The power of boycotting
Since the beginning of "Israel's" genocidal aggression on Gaza on October 7, multiple mega-brand companies have been boycotted for their alleged funding or association with the occupation.
“People are refusing to drink Coca-Cola, and local brands like Jordan’s Matrix Cola and Saudi Arabia’s Kinza have seen a surge in sales,” said Will Todman, a Middle East analyst at the Center for Strategic and International Studies, highlighting that the only people he has seen drinking the beverage in the Middle East are tourists.
McDonald's is undergoing targetted boycotting due to its Israeli franchise distributing thousands of free meals to members of the Israeli Occupation Forces (IOF), while Starbucks became part of the boycott list after suing its own union for posting a message of solidarity with Palestinians on X under the company's logo.
“Many citizens in the Arab world who are boycotting may not have detailed information about the companies’ exact ties to Israel,” Todman said. “Instead, I think people boycott the companies because they represent the United States and they oppose U.S. support for Israel.”

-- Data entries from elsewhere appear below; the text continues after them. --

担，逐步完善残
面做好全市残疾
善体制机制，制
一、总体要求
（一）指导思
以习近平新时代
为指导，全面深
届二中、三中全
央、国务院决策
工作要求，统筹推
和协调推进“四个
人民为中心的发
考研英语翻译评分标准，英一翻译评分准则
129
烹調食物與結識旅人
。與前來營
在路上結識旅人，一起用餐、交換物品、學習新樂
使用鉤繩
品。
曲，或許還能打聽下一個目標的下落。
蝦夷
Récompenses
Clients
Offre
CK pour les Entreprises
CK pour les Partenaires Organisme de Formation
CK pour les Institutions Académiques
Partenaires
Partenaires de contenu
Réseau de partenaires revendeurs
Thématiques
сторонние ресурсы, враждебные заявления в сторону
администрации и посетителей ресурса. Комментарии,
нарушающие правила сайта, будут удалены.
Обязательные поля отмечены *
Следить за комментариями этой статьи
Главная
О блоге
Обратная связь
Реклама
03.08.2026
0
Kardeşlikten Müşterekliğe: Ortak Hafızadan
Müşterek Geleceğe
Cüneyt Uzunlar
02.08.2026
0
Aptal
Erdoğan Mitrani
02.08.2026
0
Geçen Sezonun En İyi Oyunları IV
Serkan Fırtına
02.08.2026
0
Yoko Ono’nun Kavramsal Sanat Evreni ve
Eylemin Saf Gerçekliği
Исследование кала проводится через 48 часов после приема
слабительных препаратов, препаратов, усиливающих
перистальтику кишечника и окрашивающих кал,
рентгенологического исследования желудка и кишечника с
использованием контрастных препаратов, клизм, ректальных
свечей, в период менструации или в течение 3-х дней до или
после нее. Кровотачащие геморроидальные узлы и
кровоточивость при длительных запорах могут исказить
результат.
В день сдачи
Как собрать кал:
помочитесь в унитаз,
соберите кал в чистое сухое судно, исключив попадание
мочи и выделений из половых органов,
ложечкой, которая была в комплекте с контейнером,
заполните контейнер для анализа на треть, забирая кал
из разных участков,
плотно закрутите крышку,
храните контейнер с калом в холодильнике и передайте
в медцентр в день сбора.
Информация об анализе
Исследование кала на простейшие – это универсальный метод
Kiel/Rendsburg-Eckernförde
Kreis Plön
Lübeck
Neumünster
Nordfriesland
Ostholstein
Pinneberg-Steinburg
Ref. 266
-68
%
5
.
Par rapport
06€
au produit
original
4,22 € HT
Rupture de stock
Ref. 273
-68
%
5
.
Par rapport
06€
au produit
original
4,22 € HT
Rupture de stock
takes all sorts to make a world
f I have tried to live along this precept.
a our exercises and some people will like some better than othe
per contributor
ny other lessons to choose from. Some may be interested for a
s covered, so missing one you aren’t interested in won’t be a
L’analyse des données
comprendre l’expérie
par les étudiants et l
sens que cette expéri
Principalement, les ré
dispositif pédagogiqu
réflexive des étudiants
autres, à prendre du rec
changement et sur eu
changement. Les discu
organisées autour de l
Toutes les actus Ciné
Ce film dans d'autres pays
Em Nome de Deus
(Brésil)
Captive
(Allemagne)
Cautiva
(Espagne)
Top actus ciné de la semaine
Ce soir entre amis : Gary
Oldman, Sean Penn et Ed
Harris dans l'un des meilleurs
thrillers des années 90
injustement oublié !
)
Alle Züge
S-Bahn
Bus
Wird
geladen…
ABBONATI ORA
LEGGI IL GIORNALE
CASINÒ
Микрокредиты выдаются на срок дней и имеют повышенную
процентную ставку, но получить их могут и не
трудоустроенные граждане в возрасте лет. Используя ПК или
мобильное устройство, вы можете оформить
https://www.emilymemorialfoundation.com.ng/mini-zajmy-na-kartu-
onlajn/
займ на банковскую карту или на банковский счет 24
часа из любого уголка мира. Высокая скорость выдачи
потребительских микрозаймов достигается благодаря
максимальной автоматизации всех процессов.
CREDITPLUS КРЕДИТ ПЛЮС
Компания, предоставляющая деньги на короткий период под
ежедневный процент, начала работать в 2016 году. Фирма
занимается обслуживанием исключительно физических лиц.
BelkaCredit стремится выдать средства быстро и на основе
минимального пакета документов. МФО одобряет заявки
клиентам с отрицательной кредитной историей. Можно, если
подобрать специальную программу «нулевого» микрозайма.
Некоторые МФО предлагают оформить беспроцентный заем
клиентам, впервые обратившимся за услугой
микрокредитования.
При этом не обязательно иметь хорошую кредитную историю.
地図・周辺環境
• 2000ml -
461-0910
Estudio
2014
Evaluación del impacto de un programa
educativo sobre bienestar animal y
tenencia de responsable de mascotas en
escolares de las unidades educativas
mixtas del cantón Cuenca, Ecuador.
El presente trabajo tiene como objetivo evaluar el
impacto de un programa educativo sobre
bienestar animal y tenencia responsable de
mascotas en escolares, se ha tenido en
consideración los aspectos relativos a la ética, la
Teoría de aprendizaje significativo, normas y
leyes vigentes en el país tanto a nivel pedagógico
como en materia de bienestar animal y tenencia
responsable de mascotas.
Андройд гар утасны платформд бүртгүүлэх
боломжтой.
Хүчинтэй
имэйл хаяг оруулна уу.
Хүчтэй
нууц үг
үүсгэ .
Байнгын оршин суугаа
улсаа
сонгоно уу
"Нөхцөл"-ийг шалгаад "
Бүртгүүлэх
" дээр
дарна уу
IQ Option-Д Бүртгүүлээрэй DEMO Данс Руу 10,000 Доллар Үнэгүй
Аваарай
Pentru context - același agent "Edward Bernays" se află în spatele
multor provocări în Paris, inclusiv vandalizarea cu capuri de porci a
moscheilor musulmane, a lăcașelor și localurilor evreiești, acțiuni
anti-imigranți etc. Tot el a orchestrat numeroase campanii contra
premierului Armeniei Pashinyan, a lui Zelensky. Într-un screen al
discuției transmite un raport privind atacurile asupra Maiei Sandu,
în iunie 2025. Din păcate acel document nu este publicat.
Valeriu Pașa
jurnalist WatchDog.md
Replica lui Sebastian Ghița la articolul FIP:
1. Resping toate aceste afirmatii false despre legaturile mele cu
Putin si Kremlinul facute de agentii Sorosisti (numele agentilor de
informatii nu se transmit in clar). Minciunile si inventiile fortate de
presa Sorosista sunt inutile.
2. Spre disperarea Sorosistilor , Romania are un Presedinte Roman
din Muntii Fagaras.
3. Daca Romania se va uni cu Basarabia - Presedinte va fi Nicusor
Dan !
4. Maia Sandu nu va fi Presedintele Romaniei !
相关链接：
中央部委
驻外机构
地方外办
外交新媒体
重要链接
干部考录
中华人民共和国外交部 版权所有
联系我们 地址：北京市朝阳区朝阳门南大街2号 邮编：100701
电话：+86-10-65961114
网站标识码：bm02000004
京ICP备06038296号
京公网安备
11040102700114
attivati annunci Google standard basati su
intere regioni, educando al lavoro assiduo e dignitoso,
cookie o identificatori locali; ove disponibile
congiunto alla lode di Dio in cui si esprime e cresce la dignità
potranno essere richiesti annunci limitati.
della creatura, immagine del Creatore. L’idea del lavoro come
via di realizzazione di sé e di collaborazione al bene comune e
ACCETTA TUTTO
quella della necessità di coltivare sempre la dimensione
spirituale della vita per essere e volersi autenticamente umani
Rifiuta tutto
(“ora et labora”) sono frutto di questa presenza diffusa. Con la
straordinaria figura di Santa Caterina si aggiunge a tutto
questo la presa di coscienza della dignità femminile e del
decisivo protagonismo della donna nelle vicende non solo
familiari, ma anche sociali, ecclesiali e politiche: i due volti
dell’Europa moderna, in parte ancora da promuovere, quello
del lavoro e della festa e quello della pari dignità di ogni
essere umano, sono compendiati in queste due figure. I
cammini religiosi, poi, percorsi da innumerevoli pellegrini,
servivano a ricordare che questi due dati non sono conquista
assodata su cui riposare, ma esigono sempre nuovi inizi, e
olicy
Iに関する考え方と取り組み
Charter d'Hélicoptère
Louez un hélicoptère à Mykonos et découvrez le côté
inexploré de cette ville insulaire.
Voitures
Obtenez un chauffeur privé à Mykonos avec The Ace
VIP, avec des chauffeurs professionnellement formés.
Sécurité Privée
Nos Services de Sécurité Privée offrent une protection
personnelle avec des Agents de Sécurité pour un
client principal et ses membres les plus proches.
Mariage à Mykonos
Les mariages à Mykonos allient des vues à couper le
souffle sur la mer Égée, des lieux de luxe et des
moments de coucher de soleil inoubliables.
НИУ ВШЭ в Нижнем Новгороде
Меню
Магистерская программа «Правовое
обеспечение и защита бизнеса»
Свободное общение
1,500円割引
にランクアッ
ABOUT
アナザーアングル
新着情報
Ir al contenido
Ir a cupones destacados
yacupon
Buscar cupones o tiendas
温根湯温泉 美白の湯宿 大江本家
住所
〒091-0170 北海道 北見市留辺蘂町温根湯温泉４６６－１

Western brands in desperate straits amid Muslim nations boycotts
Boycotts of Western food and beverage brands in Muslim-majority nations, including Coca-Cola, KFC, Starbucks, Mondelez, and Pizza Hut, considerably impacted their profitability.
The boycotts, which are motivated by their support for "Israel", have been widespread and severe, aggravating the impact of a worldwide consumer downturn.
Some multinational corporations have been careful in attempting to minimize its significance while others, such as Mondelez and L'Oréal, have documented particular detrimental consequences on their Middle East sales.
The boycotts are driven by social media and BDS groups and have resulted in significant sales decreases for several businesses like Coca-Cola in Pakistan and Starbucks in Malaysia.
Companies are attempting to handle the issue by lowering their profiles and avoiding more controversy.
The boycotts come when Western companies are competing with local alternatives and customer tastes shifting toward local items.
Amarpal Sandhu, chief executive of Americana Restaurants, which operates brands such as KFC, Pizza Hut, and Krispy Kreme across the Middle East and Kazakhstan, cited that the event was "unprecedented."
Luca Zaramella, chief financial officer of food producer Mondelez, said the boycotts "remained a headwind," slowing Middle East sales growth by 2% in the second quarter. L'Oréal also said that boycotts hampered growth in the first half of the year by 2% points.
In late July, the Financial Times reported that McDonald's saw its first global sales decrease since 2020.
Recently, it reported a fall in sales in several Middle Eastern nations, as well as Indonesia and Malaysia. Sales were also down in China and France.
In April, McDonald's announced plans to acquire all of its restaurants franchised by the Alonyal group in "Israel".
Americana outlets, which is controlled by the Saudi sovereign wealth fund and Dubai-based billionaire Mohamed Alabbar, said on July 30 that its second-quarter profits fell 40% compared to the same period last year, despite launching 81 outlets in the first half of the year.
In Pakistan, the government committed in July to organize a committee to identify and boycott items from firms that "directly or indirectly" support "Israel" or its army.
Coca-Cola Ä°çecek, the bottler of Coca-Cola in Pakistan, claimed sales volumes in the nation declined roughly a quarter year on year in the first three months of 2024, which it blamed on "macroeconomic headwinds" without citing consequences from the boycotts.
In Egypt, PepsiCo television commercials using celebrities such as singer Amr Diab and Egyptian Liverpool player Mo Salah garnered widespread condemnation from social media users.